Populations of golden yellow to orange lichens of the genus Xanthoria, as found from the coast to mountain areas, are often conspicuous landmarks which indicate nutrient-rich sites. In Europe, Xanthoria parietina, symbiotic with unicellular green algae of the genus Trebouxia, is one of the most common lichen-forming ascomycetes and certainly one of the best investigated (Honegger, 1990, 1996). As a heteromerous macrolichen, the symbiotic phenotype of X. parietina comprises two structurally and functionally distinct zones: hydrophilic, conglutinate pseudoparenchyma as peripheral upper and lower cortical layers, which passively absorb water and dissolved mineral nutrients and provide the thallus with elasticity and mechanical stability; and the gas-filled thalline interior, built up by a system of loosely interwoven aerial hyphae with hydrophobic wall surfaces, some of which contact the algal cells by means of intraparietal haustoria (Honegger, 1990). Sealing of the algal wall surface and thus of the apoplastic continuum with mycobiont-derived hydrophobic cell wall surface components was shown to be an essential feature for thalline water relations and for the symbiotic relationship per se (Honegger, 1993, 1997; Scherrer et al., 2002; for review see Dyer, 2002).

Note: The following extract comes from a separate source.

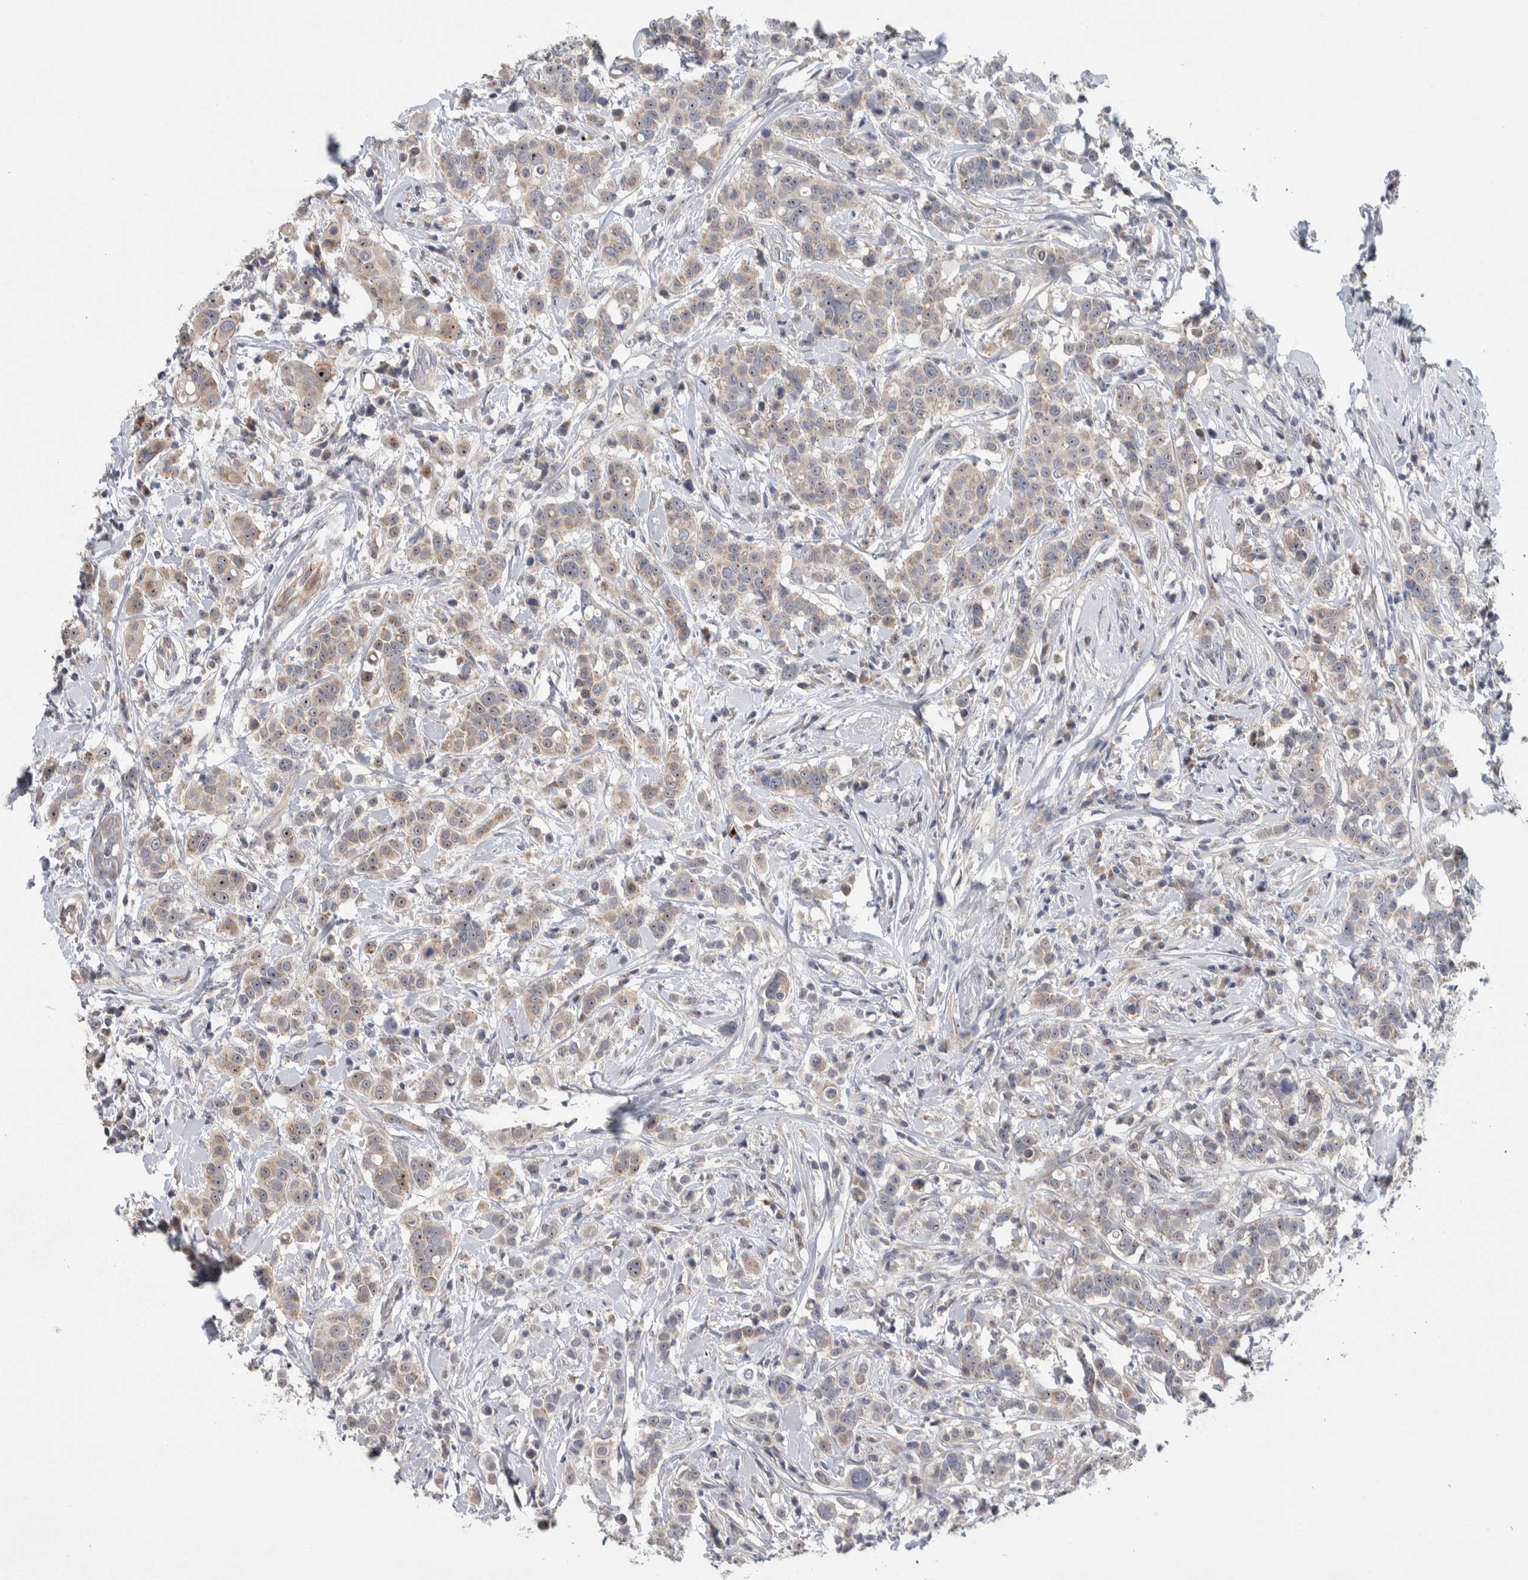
{"staining": {"intensity": "moderate", "quantity": "<25%", "location": "nuclear"}, "tissue": "breast cancer", "cell_type": "Tumor cells", "image_type": "cancer", "snomed": [{"axis": "morphology", "description": "Duct carcinoma"}, {"axis": "topography", "description": "Breast"}], "caption": "Human breast cancer stained for a protein (brown) demonstrates moderate nuclear positive expression in about <25% of tumor cells.", "gene": "PRRG4", "patient": {"sex": "female", "age": 27}}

Previous studies focused on the fine structure, biochemistry and molecular genetics of wall surface hydrophobicity in X. parietina and in the closely related Xanthoria ectaneoides, which was shown to be hydrophobin-based (Scherrer et al., 2000, 2002). Hydrophobins are small (100 ± 25 amino acids) secreted fungal proteins with very low amino acid homology except for eight cysteines in a conserved pattern (Wessels, 1997, 1999; Wösten & Wessels, 1997; Kershaw & Talbot, 1998; Wösten, 2001) and with interfacial self-assembly into an amphiphilic protein film with distinct, semicrystalline rodlet pattern (Wösten et al., 1993).
The present study is the first approach to investigate the intra- and inter-specific variation of the hydrophobin gene H1 in a group of closely related lichen-forming ascomycetes, the focus being on the genus Xanthoria. The two class 1 hydrophobins so far known from lichen-forming ascomycetes, XPH1 (X. parietina) and XEH1 (X. ectaneoides), revealed a high homology and were shown to be encoded by the fungal, not by the algal partner of the lichen thallus (Scherrer et al., 2000); high gene expression was detected in medullary hyphae (Scherrer et al., 2002). The mature hydrophobin XEH1 of X. ectaneoides was isolated from washed cell wall fragments from specimens collected on coastal rocks in Roscoff (Brittany, France). In the present study, the XEH1 probe and primers designed for the amplification of XPH1 were used for testing the interspecific variation of the H1 gene in a range of Teloschistaceae (lichen-forming ascomycetes). Because of considerable phenotypic plasticity, the species delimitation in the type species of this common and widespread group of macrolichens is rather vague, conventional taxonomy being based on features of the symbiotic phenotype such as morphotype and chemotype. Therefore, parts of the rDNA gene region (ITS1, 5.8S rDNA, and ITS2) were analysed in a series of parallel experiments.